June's Jobs Report Reveals Unemployment Rate Drops 11.1%

Compared to pre-crisis (i.e. February 2020) levels, employment remains down 13% in Other Services, 11% in Information. All other service-providing industries have losses under 10%; Utilities only 2%, Financial Activities 3%, and Wholesale Trade 5%. Among goods-producing industries, employment in Construction is off 6.2% while employment in Manufacturing is off 5.9%. Make no mistake, however, that the labor market is still picking up the pieces. There were still nearly 18 million Americans unemployed in June, about two-and-a-half times as many as before the pandemic outbreak. About 4.8 million (40%) of the remaining job losses since February are in the Leisure and Hospitality industry and we think it could be several years before that industry fully recovers.

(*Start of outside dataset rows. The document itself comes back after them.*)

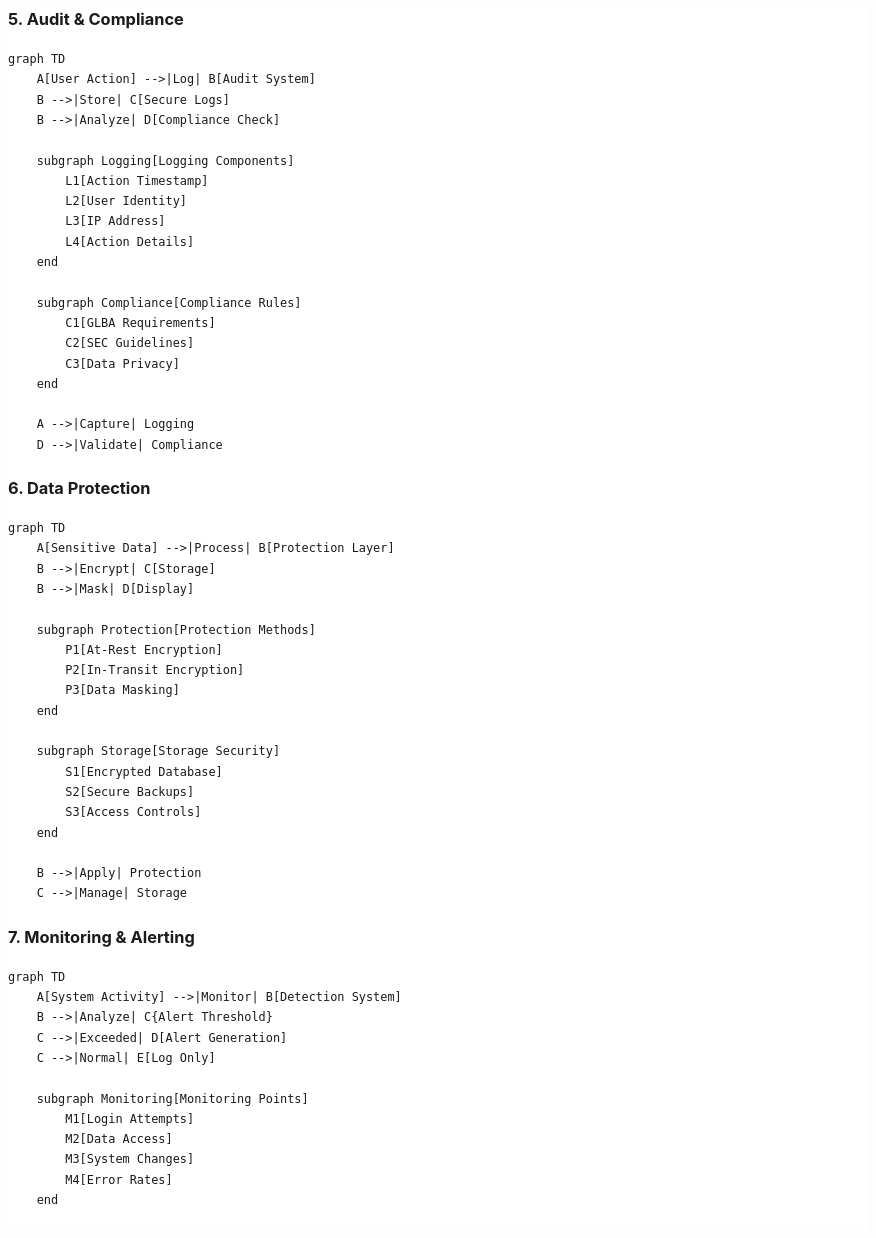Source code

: ### 5. Audit & Compliance

```mermaid
graph TD
    A[User Action] -->|Log| B[Audit System]
    B -->|Store| C[Secure Logs]
    B -->|Analyze| D[Compliance Check]
    
    subgraph Logging[Logging Components]
        L1[Action Timestamp]
        L2[User Identity]
        L3[IP Address]
        L4[Action Details]
    end
    
    subgraph Compliance[Compliance Rules]
        C1[GLBA Requirements]
        C2[SEC Guidelines]
        C3[Data Privacy]
    end
    
    A -->|Capture| Logging
    D -->|Validate| Compliance
```

### 6. Data Protection

```mermaid
graph TD
    A[Sensitive Data] -->|Process| B[Protection Layer]
    B -->|Encrypt| C[Storage]
    B -->|Mask| D[Display]
    
    subgraph Protection[Protection Methods]
        P1[At-Rest Encryption]
        P2[In-Transit Encryption]
        P3[Data Masking]
    end
    
    subgraph Storage[Storage Security]
        S1[Encrypted Database]
        S2[Secure Backups]
        S3[Access Controls]
    end
    
    B -->|Apply| Protection
    C -->|Manage| Storage
```

### 7. Monitoring & Alerting

```mermaid
graph TD
    A[System Activity] -->|Monitor| B[Detection System]
    B -->|Analyze| C{Alert Threshold}
    C -->|Exceeded| D[Alert Generation]
    C -->|Normal| E[Log Only]
    
    subgraph Monitoring[Monitoring Points]
        M1[Login Attempts]
        M2[Data Access]
        M3[System Changes]
        M4[Error Rates]
    end
    
```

The unemployment rate unexpectedly dropped 2.2 percentage points to 11.1% in June, as the number of unemployed persons captured in the household survey fell by 3.2 mn and the labor force expanded by 1.7 mn. Meanwhile, the number of employed persons rose by 4.9 mn in June after rising 3.8 mn in May. The suggestion here is that the job figures look even better in the household survey than in the establishment survey.

Over the past four months, there has been a great deal of suspicion around the changes in the unemployment rate due to how people respond to the question about the main reason they were absent from their jobs. Workers who were absent from work due to “other reasons” (over and above the number absent for other reasons in a typical month) may have been recorded (misclassified) as employed. Had they instead been classified as unemployed on temporary layoff, the unemployment rates observed over the past four months would have been meaningfully higher. But the Bureau of Labor Statistics said the degree of misclassification declined considerably in June. If we remove the estimated one percentage point misclassification error for this month’s report, June’s unemployment rate still would have been lower than the 12.3% the markets had been expecting.

The Bottom Line:

Two strong monthly jobs reports in a row suggest the U.S. labor economy is indeed healing rapidly. We are impressed with the breadth of employment gains by industry and cohort, noting that most industry sectors have recovered the bulk of their job losses sustained in April. A notable exception is Leisure and Hospitality, where nearly 30% of the 8.3 million jobs lost in March and April have yet to be restored.